Firstly, it’s very light, resulting in a comfortable watch. It also adapts to your body temperature immediately. Rado calls it floaty and light, and I understand why. It’s also extremely durable and scratch resistant, and as it’s non-metallic it’s the perfect hypoallergenic choice for those with allergies or sensitive skin.

These watches are all slightly larger, with a diameter of 43mm and a height of 14.6mm.

Here we have 4 versions;

Two which are the same except one with the rubber strap and the other with the high-tech ceramic and titanium bracelet. One cool thing about the rubber strap is the deployant buckle has an easy to use divers extension. They feature a polished steel bezel and crown, which is a stark contrast against the deep black of the ceramic.



Our next version is another killer colour combination, gold and black. This time, the bezel and crown are polished rose gold PVD coated stainless steel, and it looks super luxurious. It’s not too flashy, but the gold is just enough to make this model look blingy, especially alongside the rose gold hands and hour markers on the dial.



Finally, my favourite model. This model looks more like the colour of titanium, and is known as their “plasma” high-tech ceramic. The blue bezel insert provides a cool subtle industrial look.

This plasma ceramic is forged in an oven at incredibly high temperatures. It’s quite the conundrum: a distinctive metallic glow, without any metal at all.



We have an upgraded movement in these ceramic versions: the Rado Calibre R734. Again with an 80 hour power reserve, it also has a Nivachron™ hairspring, which provides an advantage in everyday life by protecting the timepiece from magnetic fields. The date has been dropped too, to allow you to view as much of the movement as possible through the black tinted sapphire crystal dial.



Conclusion



When I first laid eyes and hands on the range, I was immediately struck by the build quality. The concoction of the brilliant crystal, the bold hands and shapely hour markers is so eye-catching collectively.

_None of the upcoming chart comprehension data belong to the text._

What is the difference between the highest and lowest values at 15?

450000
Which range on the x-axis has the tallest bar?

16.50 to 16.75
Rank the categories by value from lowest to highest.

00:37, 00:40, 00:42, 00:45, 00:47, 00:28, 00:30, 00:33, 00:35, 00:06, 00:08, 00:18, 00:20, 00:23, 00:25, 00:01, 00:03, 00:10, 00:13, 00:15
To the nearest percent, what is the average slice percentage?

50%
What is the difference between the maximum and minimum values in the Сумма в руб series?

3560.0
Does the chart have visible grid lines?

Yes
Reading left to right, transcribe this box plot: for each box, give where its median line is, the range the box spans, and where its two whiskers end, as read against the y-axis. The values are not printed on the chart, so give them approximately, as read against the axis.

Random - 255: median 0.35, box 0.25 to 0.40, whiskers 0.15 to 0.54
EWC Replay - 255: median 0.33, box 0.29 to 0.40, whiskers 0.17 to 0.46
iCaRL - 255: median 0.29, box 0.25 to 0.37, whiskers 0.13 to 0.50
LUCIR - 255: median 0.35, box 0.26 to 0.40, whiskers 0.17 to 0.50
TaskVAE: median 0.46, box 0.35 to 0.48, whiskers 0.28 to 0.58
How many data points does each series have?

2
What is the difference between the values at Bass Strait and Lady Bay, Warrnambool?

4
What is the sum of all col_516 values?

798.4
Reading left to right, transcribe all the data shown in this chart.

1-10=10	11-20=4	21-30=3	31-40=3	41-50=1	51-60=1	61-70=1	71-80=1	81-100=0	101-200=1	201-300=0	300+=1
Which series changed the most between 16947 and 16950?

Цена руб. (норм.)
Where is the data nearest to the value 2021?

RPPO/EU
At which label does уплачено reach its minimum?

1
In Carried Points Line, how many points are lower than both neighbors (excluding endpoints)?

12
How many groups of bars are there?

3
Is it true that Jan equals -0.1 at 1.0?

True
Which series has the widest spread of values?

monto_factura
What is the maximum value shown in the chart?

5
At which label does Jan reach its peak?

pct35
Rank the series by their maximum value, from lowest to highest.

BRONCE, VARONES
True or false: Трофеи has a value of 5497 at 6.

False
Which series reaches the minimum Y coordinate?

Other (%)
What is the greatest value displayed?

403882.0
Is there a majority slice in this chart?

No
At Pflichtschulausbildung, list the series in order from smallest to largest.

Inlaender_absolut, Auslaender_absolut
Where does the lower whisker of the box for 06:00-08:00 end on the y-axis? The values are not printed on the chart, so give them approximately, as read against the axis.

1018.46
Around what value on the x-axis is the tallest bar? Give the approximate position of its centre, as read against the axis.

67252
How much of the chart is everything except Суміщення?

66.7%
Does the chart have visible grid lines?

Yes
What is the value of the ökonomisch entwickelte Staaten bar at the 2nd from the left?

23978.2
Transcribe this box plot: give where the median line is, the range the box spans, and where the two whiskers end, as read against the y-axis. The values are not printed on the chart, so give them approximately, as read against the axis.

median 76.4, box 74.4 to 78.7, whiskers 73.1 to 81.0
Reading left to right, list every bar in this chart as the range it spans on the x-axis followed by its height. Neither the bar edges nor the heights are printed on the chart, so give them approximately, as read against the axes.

So, what do you think of the Rado Captain Cook? Impressed? I certainly am. What really stands out is not only the awesome design and faithfulness to the original 1960s model, ensuring a legit vintage inspired timepiece, but also the movement, and most importantly - the materials. It’s obvious to see that Rado take their “Master of Materials” label seriously. And what they’ve developed is nothing short of outstanding. I completely understand what all the hype is about, and hopefully you can too.